:: What is needed ::
Which lines in the data contain the word "member"? Report each of those lines in full.

:: Stored data ::
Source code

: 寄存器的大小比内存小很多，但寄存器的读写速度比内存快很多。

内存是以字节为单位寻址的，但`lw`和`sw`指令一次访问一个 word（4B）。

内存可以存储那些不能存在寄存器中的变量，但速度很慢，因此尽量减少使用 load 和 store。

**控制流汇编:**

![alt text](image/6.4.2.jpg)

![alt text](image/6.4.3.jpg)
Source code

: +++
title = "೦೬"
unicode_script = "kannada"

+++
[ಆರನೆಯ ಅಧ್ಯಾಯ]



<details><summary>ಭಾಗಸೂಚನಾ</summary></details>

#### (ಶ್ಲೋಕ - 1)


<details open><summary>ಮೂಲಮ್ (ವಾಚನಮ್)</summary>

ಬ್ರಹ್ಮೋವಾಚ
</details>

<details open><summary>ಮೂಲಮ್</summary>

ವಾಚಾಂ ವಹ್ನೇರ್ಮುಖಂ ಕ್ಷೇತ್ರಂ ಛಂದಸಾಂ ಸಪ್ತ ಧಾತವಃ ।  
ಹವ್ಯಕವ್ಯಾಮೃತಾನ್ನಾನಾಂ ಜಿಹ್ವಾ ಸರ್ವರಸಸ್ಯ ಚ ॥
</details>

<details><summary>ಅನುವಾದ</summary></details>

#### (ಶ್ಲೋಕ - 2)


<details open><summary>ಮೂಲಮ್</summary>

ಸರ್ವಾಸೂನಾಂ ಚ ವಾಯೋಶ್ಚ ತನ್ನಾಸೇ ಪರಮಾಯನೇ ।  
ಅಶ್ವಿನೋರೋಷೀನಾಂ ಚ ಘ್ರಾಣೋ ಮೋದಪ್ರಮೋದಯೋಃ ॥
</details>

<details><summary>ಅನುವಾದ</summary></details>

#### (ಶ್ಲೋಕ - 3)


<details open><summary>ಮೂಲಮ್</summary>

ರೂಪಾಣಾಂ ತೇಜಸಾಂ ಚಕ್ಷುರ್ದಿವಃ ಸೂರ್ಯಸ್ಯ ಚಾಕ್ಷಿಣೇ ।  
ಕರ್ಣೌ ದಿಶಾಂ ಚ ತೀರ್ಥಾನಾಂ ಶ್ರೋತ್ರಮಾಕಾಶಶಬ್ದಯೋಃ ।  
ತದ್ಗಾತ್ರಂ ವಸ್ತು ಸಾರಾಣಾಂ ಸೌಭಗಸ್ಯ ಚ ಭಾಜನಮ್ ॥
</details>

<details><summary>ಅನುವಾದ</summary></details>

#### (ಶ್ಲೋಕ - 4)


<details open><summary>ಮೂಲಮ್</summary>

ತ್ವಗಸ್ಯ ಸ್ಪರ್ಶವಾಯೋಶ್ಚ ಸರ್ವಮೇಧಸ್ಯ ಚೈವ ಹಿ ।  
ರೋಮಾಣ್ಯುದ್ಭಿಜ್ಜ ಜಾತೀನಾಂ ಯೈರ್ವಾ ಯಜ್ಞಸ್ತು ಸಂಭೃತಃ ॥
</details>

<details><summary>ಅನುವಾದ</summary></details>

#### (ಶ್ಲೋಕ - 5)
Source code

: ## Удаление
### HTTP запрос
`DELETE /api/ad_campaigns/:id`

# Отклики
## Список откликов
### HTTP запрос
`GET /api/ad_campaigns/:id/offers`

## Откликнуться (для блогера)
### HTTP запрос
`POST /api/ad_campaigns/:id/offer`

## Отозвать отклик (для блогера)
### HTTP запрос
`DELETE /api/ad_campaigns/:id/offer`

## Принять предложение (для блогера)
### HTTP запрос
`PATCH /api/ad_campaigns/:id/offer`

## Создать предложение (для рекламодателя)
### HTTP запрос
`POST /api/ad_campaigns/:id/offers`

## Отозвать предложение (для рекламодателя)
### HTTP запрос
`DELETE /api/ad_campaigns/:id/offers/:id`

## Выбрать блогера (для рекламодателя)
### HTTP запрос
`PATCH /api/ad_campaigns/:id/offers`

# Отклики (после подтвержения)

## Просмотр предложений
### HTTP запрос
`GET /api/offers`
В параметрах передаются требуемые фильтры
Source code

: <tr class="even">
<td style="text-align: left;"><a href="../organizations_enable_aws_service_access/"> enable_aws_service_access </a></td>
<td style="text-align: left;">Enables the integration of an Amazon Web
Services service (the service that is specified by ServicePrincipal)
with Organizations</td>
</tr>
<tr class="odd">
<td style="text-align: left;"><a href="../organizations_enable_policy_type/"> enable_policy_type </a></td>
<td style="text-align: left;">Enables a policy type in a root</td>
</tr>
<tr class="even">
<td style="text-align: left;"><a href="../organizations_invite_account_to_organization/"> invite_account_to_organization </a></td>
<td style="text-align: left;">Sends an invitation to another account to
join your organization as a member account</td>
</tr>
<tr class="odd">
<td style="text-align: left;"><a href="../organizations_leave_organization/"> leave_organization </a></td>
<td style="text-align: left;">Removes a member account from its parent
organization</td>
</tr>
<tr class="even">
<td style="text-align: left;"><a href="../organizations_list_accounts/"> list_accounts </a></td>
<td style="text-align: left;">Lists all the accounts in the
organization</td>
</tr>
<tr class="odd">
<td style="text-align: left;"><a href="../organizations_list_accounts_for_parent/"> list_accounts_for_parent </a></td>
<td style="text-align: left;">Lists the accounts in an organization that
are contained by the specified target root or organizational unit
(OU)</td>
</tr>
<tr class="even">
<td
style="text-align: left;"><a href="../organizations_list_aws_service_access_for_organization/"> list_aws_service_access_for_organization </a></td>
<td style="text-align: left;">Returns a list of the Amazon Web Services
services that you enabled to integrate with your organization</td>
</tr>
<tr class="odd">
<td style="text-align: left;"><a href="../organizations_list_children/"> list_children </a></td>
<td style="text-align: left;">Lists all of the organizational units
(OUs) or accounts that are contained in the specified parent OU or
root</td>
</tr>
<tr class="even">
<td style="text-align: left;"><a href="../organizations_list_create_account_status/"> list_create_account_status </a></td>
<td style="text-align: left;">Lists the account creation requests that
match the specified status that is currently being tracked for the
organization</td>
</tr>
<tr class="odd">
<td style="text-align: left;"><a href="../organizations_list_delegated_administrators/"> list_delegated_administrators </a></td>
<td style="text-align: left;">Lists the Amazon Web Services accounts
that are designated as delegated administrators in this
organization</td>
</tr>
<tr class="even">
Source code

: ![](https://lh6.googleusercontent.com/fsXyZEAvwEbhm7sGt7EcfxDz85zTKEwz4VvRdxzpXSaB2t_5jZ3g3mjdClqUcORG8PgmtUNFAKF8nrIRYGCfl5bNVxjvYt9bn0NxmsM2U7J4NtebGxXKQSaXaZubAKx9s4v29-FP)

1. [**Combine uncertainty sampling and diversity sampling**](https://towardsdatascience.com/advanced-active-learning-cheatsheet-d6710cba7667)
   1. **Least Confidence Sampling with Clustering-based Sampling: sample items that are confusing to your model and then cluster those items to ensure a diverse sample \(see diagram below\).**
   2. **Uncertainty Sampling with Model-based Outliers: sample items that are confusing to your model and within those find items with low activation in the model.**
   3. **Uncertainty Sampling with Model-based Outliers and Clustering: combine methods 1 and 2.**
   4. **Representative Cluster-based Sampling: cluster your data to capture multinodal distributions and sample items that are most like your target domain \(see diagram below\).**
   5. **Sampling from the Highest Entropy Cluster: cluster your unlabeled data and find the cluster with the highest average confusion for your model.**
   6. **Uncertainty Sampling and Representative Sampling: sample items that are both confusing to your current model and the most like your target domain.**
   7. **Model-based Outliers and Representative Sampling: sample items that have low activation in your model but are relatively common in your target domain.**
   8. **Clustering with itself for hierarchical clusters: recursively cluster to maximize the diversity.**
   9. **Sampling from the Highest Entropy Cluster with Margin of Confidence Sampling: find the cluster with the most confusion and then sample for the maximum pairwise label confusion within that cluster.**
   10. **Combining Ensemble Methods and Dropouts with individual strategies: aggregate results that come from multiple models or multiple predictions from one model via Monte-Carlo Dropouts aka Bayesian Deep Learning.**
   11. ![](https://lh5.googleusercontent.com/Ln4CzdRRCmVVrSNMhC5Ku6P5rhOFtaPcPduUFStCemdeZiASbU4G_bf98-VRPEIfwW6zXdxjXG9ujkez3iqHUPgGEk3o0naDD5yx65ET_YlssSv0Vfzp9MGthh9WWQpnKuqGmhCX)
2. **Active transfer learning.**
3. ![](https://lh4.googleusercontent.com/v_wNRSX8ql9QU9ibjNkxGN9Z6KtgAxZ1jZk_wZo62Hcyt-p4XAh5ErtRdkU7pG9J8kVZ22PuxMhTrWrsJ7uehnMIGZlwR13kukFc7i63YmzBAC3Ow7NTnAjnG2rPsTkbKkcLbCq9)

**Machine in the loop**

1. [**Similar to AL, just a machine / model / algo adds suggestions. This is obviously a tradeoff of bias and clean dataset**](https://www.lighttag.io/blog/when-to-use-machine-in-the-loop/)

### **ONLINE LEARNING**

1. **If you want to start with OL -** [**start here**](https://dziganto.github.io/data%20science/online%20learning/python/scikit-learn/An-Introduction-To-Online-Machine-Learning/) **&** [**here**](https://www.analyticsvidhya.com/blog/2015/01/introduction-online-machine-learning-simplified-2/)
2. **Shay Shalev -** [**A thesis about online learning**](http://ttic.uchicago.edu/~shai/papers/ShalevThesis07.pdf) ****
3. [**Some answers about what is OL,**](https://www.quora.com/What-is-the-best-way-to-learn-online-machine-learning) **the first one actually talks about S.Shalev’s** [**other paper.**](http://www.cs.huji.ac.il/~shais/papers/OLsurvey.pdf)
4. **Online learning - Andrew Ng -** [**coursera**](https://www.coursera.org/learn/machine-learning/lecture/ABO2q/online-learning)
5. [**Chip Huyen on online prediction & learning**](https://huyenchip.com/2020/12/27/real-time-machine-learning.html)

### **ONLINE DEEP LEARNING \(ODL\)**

:: Solution to this problem ::
join your organization as a member account</td>
<td style="text-align: left;">Removes a member account from its parent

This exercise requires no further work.